El día domingo salíamos al mercado en la plaza principal, con el dominguero puesto (el mejor vestido que teníamos) y allí había exhibidos muchos de estos productos traídos del campo; en otro lado las carnicerías con su productos al aire libre y por lo general en otro ladito del parque había quienes hacían nuestras delicias: un culebrero botando corriente, con una culebra que jamás sacaba de un cajón; una gitana leyendo la mano y el futuro de las personas; un rebuscador con un tendido en el piso y con los famosos envueltos sorpresas en los que salían bolitas llenas de aserrín pegadas con un tiritas elásticas, muñecos y carritos, etc. Un vendedor de algodón y otro de conos en un carrito con motorcito autónomo (jamás imaginamos que ahí estaban los primeros carros con autonomía); los dulces arranca muelas, los dulces con una frase de amor o de adivinanza y los globitos y muchas más chucherías eran el 

deleite de lo que parecía una feria cada ocho días en nuestros pueblos. Una verdadera feria. Cuento aparte merecería lo que pasaba con la llegada de los circos y las ruedas chicagos a nuestros pueblos.
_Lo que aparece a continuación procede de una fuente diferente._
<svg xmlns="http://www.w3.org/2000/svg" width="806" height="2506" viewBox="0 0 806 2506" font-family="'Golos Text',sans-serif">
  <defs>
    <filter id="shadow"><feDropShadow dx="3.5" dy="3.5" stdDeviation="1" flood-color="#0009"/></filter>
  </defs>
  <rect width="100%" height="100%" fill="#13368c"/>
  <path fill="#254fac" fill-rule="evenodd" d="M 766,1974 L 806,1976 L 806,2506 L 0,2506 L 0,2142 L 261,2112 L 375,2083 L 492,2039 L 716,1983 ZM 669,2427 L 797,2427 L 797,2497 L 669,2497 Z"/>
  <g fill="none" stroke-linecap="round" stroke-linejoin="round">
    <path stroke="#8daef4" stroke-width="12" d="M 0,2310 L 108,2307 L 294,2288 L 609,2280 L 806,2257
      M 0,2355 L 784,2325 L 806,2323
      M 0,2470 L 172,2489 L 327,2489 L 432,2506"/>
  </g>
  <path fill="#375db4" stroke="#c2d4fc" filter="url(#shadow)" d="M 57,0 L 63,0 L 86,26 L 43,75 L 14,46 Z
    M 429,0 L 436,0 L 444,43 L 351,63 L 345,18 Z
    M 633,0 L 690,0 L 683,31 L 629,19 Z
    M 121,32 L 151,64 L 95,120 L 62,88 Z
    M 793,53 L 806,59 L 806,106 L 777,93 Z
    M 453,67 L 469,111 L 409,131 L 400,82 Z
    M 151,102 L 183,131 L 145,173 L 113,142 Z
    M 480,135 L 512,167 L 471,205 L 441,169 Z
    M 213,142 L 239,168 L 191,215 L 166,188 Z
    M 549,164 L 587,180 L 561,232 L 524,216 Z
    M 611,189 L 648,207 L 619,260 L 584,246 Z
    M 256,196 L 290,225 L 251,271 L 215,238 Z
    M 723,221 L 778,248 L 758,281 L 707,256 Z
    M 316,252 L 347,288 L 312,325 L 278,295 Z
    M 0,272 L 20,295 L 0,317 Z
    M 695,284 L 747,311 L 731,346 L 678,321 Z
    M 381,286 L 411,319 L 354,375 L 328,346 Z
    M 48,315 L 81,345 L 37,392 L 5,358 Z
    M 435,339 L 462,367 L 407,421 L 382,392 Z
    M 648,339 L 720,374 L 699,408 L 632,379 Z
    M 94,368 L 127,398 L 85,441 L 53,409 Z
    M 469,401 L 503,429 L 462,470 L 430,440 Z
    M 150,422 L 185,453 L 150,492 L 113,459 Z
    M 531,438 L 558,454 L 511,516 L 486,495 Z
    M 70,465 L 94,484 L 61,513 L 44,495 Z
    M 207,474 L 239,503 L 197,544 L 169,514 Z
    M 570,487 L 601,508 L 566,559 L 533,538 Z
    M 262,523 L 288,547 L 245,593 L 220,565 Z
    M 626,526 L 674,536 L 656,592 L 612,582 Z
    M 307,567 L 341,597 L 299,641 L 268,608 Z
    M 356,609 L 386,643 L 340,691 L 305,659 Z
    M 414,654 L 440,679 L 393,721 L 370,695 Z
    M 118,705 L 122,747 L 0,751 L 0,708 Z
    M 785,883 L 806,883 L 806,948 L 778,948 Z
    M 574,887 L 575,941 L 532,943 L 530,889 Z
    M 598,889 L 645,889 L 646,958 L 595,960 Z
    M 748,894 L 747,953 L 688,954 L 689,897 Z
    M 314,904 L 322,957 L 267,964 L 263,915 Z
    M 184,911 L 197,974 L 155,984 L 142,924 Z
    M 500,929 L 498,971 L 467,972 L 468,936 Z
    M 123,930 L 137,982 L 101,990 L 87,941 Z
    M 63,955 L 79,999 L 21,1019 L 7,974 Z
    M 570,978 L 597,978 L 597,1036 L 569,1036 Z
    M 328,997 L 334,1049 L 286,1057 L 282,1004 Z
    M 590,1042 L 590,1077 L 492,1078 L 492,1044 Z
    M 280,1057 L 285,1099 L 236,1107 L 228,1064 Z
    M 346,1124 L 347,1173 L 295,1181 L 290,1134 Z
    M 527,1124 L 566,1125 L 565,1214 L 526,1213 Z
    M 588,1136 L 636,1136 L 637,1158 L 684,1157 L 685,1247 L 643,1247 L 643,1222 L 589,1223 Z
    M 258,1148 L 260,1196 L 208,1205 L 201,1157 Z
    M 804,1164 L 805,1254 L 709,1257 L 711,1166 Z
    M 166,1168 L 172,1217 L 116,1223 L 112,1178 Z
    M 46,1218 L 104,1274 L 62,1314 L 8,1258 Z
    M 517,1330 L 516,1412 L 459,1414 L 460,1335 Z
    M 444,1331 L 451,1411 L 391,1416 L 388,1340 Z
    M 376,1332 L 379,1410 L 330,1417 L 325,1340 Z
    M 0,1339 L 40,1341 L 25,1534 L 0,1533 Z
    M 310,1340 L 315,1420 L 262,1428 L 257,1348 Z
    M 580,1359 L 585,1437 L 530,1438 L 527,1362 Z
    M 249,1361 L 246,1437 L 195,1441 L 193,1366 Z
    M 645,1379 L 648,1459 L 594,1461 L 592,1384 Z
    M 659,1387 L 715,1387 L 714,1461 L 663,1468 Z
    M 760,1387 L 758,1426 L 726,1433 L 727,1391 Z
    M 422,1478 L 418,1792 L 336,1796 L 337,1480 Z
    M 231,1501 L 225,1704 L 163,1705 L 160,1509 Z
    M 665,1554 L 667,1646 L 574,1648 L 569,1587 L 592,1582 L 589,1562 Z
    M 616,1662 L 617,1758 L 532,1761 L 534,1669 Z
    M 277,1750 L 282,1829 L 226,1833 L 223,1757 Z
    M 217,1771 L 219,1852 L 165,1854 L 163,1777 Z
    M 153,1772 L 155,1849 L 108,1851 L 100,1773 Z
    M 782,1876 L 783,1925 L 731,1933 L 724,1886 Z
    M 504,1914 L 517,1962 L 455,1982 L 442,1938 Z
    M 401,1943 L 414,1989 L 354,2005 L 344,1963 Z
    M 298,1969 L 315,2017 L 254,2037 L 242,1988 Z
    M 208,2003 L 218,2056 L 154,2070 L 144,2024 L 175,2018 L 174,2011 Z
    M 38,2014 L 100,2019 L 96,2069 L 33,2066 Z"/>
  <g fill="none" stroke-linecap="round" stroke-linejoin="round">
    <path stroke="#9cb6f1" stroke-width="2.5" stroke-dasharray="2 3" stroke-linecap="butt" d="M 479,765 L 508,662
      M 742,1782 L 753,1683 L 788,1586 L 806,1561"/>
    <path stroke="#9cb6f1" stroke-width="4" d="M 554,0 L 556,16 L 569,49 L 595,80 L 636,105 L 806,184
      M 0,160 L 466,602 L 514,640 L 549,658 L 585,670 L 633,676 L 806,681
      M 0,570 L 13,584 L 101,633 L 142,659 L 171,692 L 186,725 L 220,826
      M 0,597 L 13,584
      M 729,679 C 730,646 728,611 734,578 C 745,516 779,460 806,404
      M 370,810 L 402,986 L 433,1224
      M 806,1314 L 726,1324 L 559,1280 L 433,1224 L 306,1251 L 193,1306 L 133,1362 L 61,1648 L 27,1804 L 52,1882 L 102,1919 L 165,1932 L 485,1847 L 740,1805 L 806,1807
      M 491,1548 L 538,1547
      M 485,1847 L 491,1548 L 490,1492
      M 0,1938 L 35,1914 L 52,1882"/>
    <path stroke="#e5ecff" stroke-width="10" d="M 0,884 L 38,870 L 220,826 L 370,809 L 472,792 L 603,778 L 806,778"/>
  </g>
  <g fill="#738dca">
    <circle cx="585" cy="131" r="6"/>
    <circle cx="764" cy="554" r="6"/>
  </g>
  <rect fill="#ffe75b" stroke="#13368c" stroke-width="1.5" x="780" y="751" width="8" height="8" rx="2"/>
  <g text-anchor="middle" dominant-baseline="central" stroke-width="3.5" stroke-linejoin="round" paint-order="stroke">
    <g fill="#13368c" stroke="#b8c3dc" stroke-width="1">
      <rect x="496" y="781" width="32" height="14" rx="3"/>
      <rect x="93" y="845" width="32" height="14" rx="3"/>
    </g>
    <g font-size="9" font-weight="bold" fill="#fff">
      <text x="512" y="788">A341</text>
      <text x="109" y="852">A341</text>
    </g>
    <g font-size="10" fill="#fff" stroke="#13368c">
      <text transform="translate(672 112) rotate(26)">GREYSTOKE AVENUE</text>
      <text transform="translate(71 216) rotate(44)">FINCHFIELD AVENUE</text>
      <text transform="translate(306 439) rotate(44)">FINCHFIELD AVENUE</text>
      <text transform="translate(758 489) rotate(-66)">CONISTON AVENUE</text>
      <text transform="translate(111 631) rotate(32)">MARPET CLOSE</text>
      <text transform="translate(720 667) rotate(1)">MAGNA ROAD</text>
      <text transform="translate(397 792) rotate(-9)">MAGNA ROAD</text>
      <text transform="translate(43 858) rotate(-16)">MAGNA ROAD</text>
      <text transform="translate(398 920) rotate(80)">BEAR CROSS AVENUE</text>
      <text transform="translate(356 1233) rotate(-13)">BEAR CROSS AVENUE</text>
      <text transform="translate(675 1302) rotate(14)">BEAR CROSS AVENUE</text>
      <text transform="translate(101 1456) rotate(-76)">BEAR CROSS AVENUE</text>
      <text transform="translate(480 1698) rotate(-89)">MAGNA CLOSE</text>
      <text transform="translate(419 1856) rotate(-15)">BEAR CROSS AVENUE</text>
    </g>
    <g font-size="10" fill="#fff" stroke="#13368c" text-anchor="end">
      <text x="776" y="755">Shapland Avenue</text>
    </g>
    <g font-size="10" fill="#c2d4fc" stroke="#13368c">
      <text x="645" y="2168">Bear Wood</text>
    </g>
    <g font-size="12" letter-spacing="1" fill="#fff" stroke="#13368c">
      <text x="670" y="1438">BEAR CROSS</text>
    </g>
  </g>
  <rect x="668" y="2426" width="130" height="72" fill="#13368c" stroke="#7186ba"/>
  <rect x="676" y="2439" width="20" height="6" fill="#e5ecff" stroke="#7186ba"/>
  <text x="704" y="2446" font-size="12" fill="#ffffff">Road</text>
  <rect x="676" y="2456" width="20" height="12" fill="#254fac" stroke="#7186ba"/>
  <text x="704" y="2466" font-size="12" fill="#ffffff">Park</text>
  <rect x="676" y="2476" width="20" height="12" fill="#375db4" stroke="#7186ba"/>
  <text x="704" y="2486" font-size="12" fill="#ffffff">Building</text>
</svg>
Los domingos eran unos días tan especiales que también arrancaban con el matiné, a las 11 una película de muñecos y a las 3 de la tarde la película de vespertina, de la vaqueros, del Oeste o la de Bruce Lee, o la de humor de Capulina y Viruta, y la infaltable de pistoleros dónde Dyango y Trinity eran los favoritos, con Franco Nero en el mejor cartel.

Comenzaba el lunes y no sabíamos de días festivos, excepto la Semana Santa y las vacaciones de mitad de año y de navidad. Los festivos eran los de guarda, dónde la iglesia católica comandaba nuestra fé.

Los días de nuestros pueblos y las historias por tradición oral de padres y abuelos, hacían las delicias de las tardes. Sin energía, sin televisión y sin teléfonos.